Чтобы непосвященному была понятна обоснованность моей просьбы, придется пояснить. Академик в своей поликлинике всегда пользуется привилегией быть госпитализированным с женой и регулярно проходит (в среднем раз в год) стационарное обследование в течение двух-трех недель, обычно также вместе с женой. Андрей с момента ссылки никакой помощи от поликлиники не получал и не обследовался. Потому моя просьба, если считать, что все обстоит так, как говорят академические функционеры (что с Сахаровым все хорошо и он живет, как все академики), вполне обоснована. Если же считать, что Сахаров — ссыльный, то моя просьба, чтобы Сахаров приехал (или его привезли), тоже обоснована, так как кодекс предусматривает, что ссыльный может быть временно отпущен из ссылки, если тяжело болен кто-либо из его близких. Этот момент нашей жизни очень наглядно доказал, что положение Сахарова во всем беззаконно и апеллировать к закону он не может.
Марина Петровна сказала, что от нее ничего не зависит, что она передаст мою просьбу начальству, но отпустить меня одну не может — отвечает теперь за мою жизнь, и меня повезли домой на «скорой помощи» в сопровождении медсестры. Мое появление дома с таким эскортом вызвало у Лесика и Иры шок — по-моему, они смертельно испугались. А я начала телеграфную переписку с Андреем. Включились в это и физики — у них на 19 мая была назначена поездка в Горький, и они очень старались успокоить Андрея, видимо, несколько введенные в заблуждение академическими врачами. Озабоченность академических врачей моим состоянием столь велика была только в день моего обращения к ним, а потом — думаю, не без влияния со стороны (снова та самая медицина, которую Андрей зовет управляемой) — резко упала.

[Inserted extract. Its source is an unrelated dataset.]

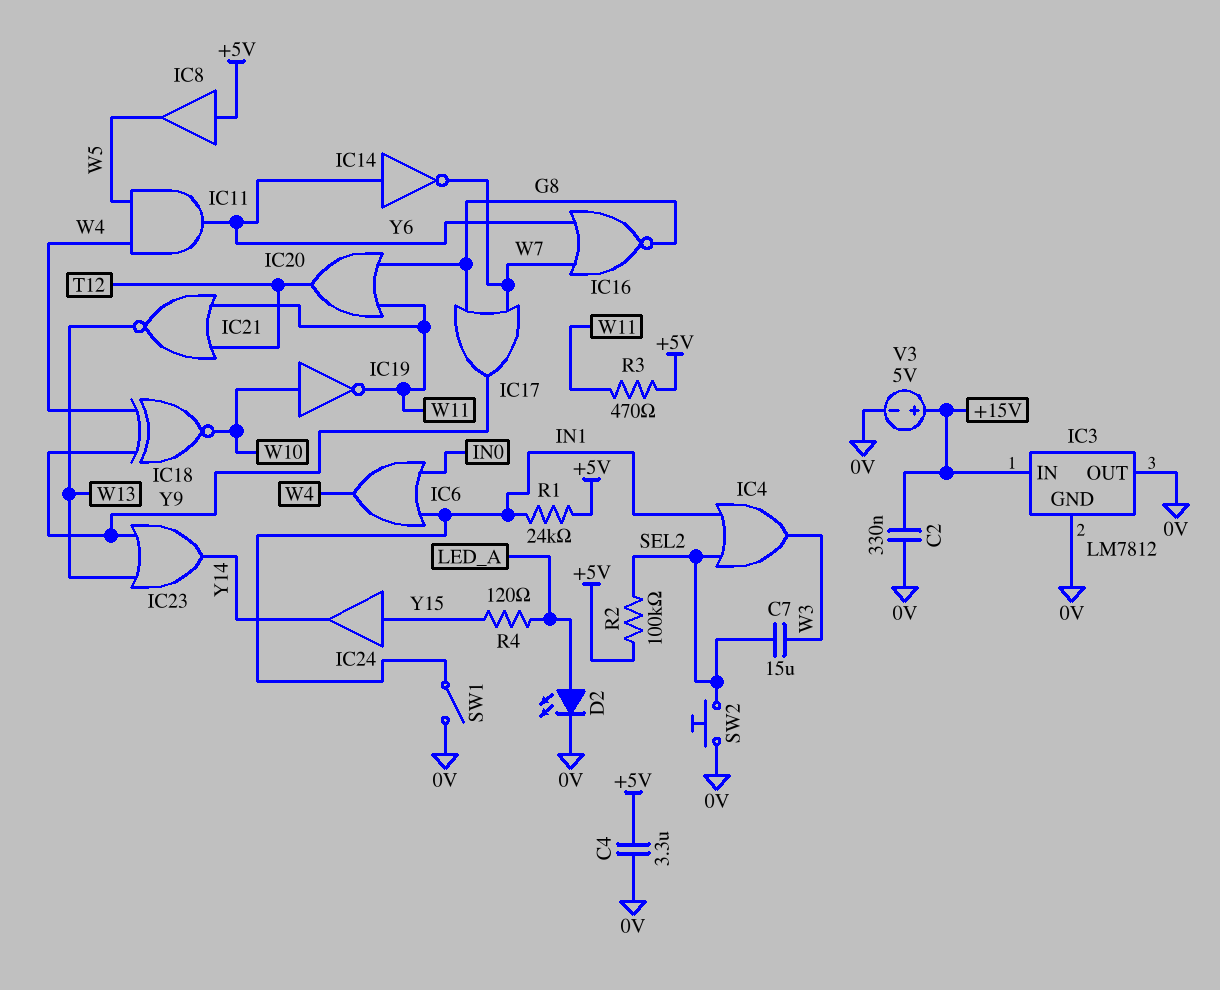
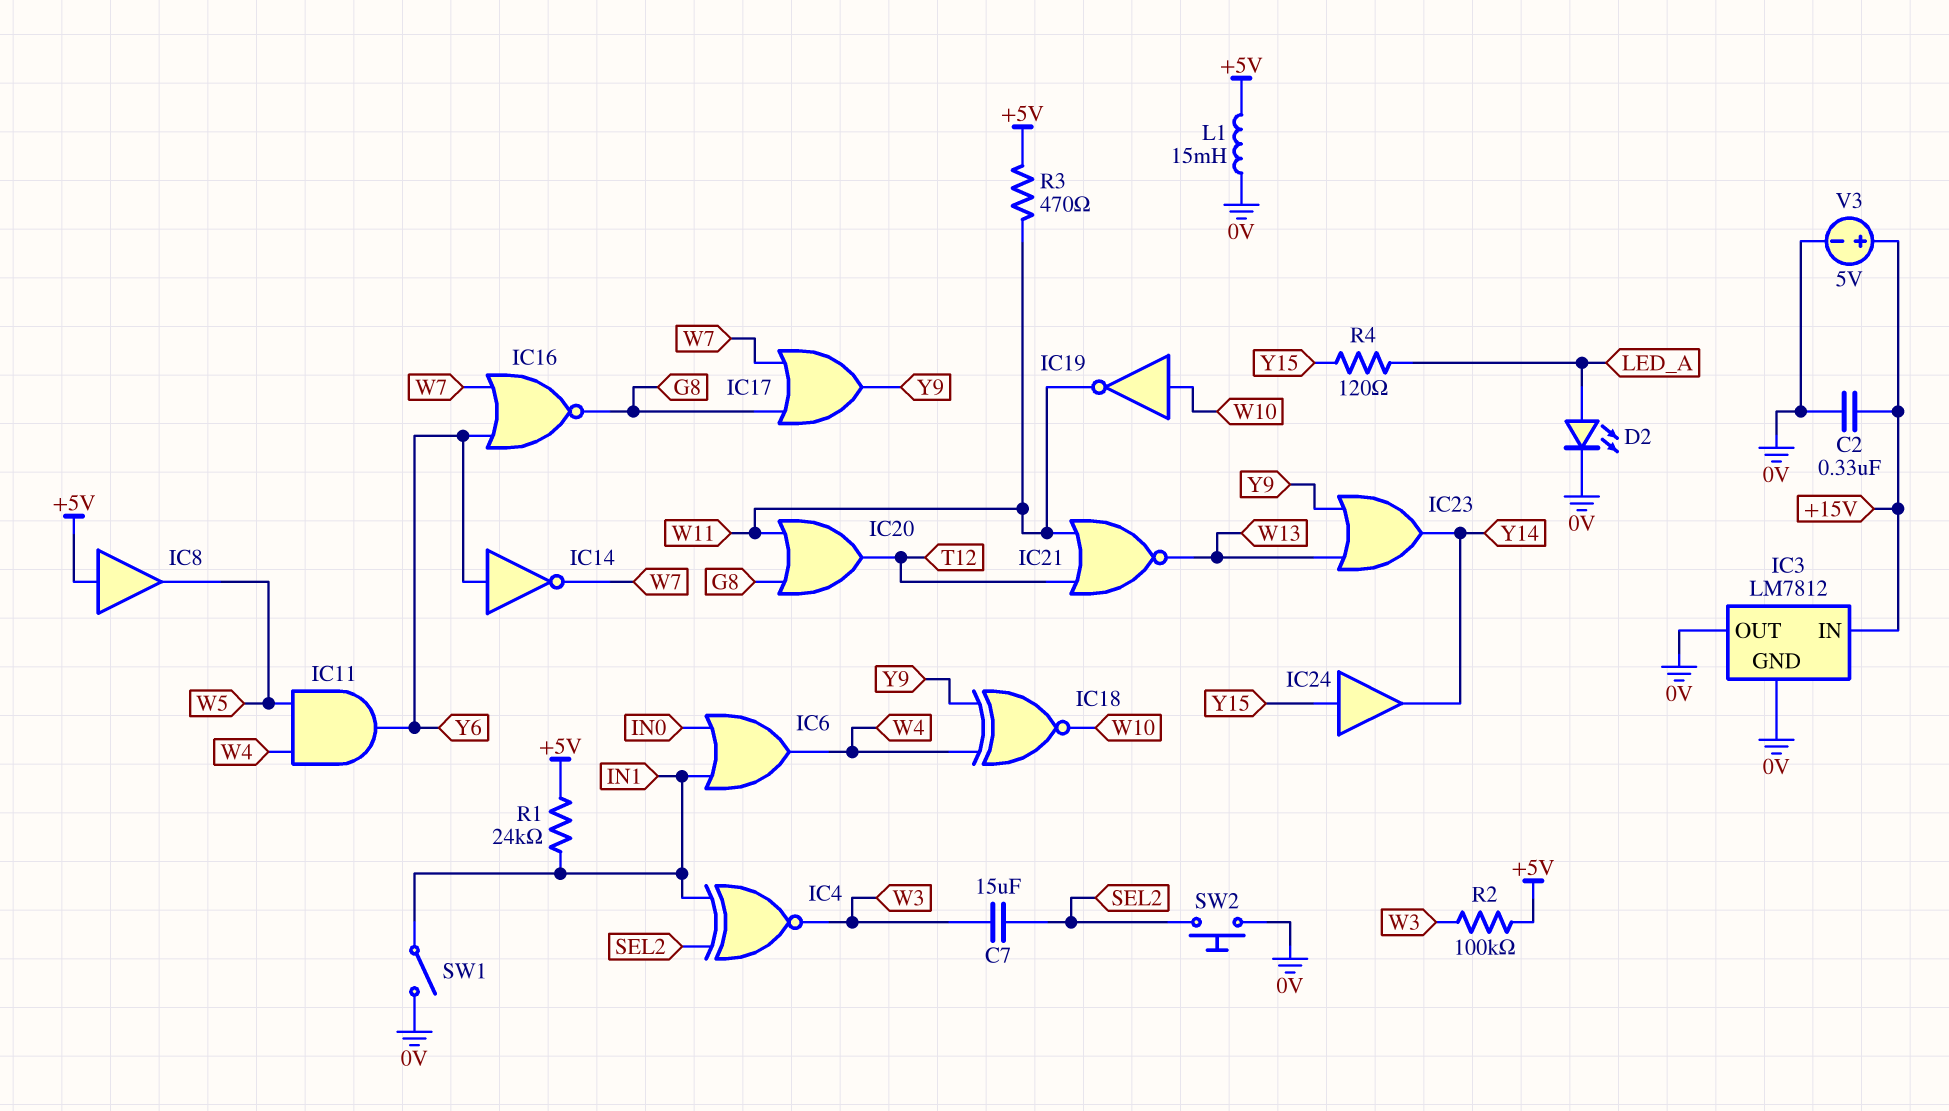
C4: 3.3uF (+5V, 0V) -> none
IC4: OR (in IN1, in SEL2, out W3) -> XNOR (in IN1, in SEL2, out W3)
L1: none -> 15mH (+5V, 0V)
R2: 100k (+5V, SEL2) -> 100k (+5V, W3)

У Андрея и у меня сложилось впечатление, что физикам было сказано, что я вроде бы сознательно обостряю свое состояние, а академик Скрябин,[36] как сказал Андрею один из его коллег, просто заявил: «Мы не дадим ей шантажировать нас своим инфарктом». Похоже, что в данном случае он сам себя отождествлял с КГБ, иначе что бы означало его «мы»: ведь не Президиум Академии держал и держит Сахарова в Горьком. Со мной тот же Скрябин (по телефону, не лично: он—в своем кабинете, я со своим инфарктом — в уличной автоматной будке) говорил подчеркнуто уважительно и даже не забыл сказать, что мы с ним одного поколения и оба прошли армию. Поэтому мне было чрезвычайно занимательно узнать, что с одной из научных американских делегаций тот же Скрябин обо мне говорил так, как редко кто говорит на коммунальной кухне, да и базарные торговки в наши дни стали хоть «на язык» культурнее.